Dataset entries:
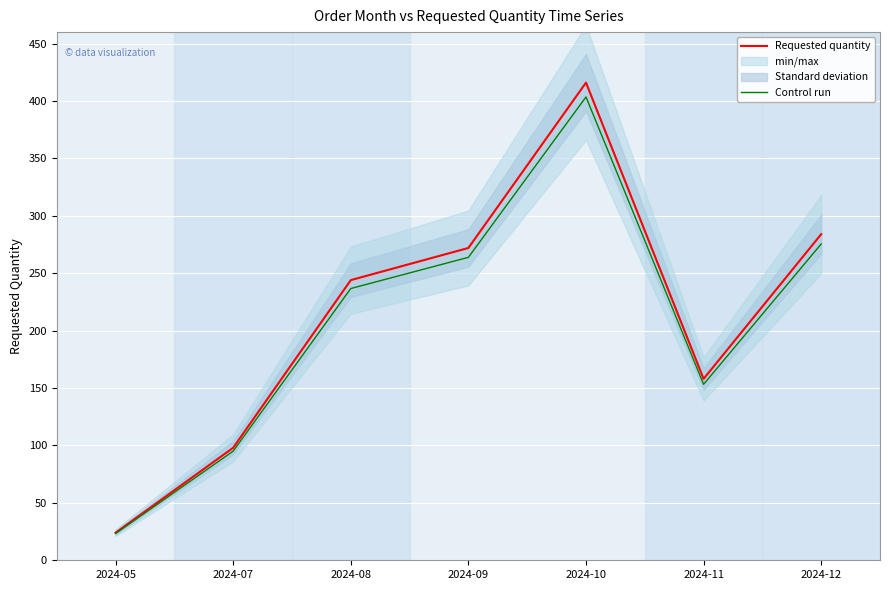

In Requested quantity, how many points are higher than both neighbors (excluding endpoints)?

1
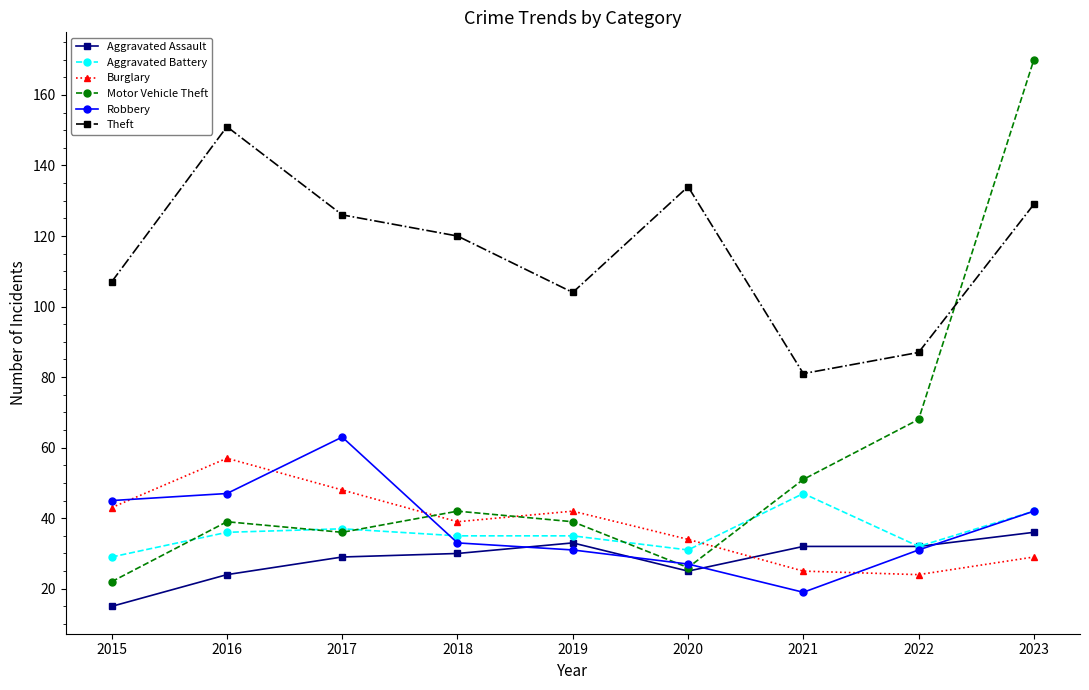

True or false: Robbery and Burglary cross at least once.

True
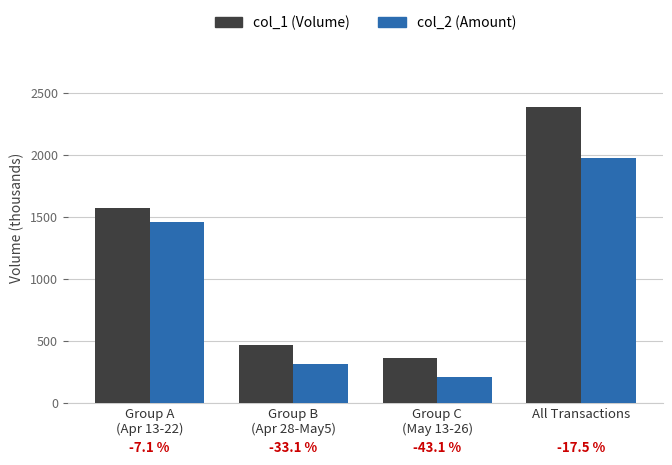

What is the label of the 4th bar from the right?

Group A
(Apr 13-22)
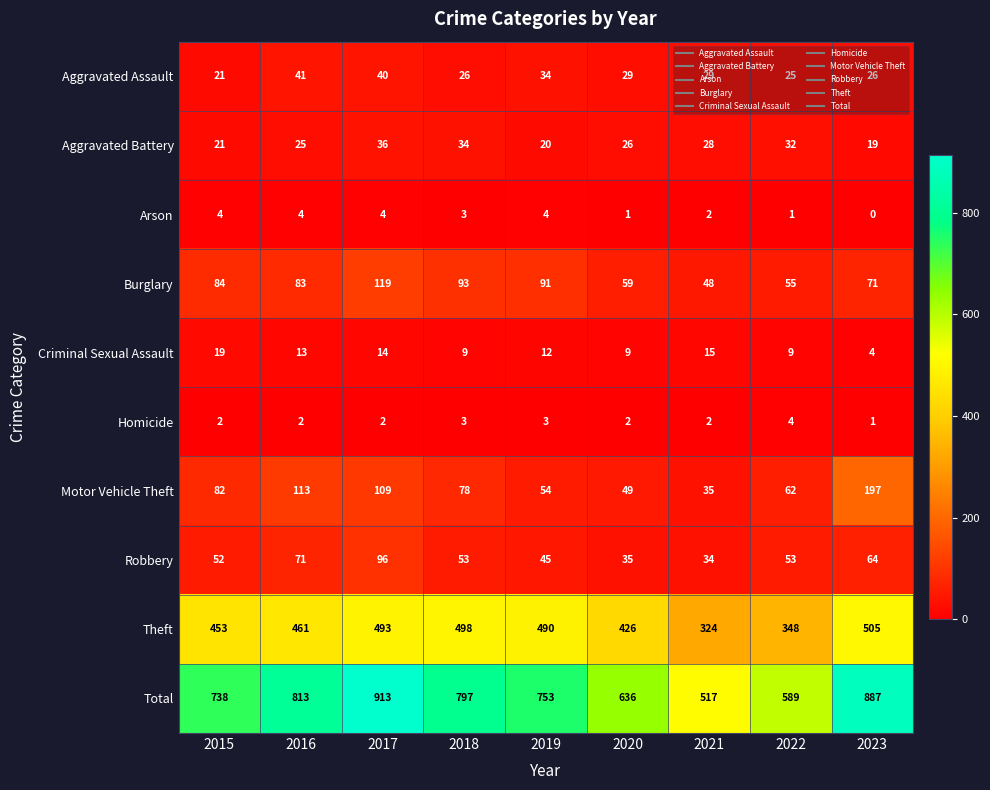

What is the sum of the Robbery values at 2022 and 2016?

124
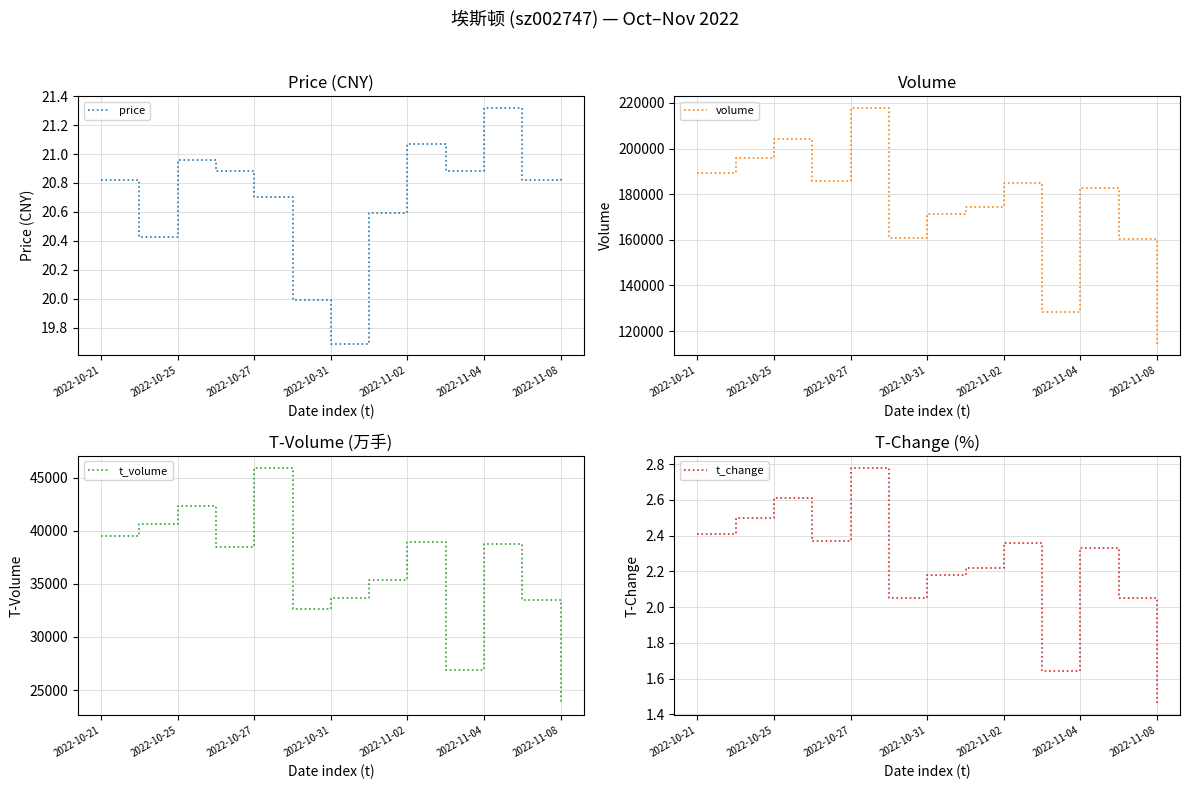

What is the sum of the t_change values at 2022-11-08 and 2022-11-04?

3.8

Exercise. Retype all of the rows above exactly, leaving out the pictures.

Exercise solution.
In Requested quantity, how many points are higher than both neighbors (excluding endpoints)?

1

True or false: Robbery and Burglary cross at least once.

True

What is the label of the 4th bar from the right?

Group A
(Apr 13-22)

What is the sum of the Robbery values at 2022 and 2016?

124

What is the sum of the t_change values at 2022-11-08 and 2022-11-04?

3.8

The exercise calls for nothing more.